# ASSIGNED TASK
The line containing "196 146 2.20" marks the start, and the last line of the records below marks the end. Print that run exactly and nothing else.

# Scene geometry reasoning data

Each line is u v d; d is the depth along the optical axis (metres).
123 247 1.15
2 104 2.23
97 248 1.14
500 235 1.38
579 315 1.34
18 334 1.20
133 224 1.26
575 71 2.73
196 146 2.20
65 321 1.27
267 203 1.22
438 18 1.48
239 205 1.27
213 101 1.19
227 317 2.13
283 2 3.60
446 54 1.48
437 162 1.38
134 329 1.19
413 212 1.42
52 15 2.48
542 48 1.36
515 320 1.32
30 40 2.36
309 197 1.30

# OUTPUT FOR THIS EXERCISE
196 146 2.20
65 321 1.27
267 203 1.22
438 18 1.48
239 205 1.27
213 101 1.19
227 317 2.13
283 2 3.60
446 54 1.48
437 162 1.38
134 329 1.19
413 212 1.42
52 15 2.48
542 48 1.36
515 320 1.32
30 40 2.36
309 197 1.30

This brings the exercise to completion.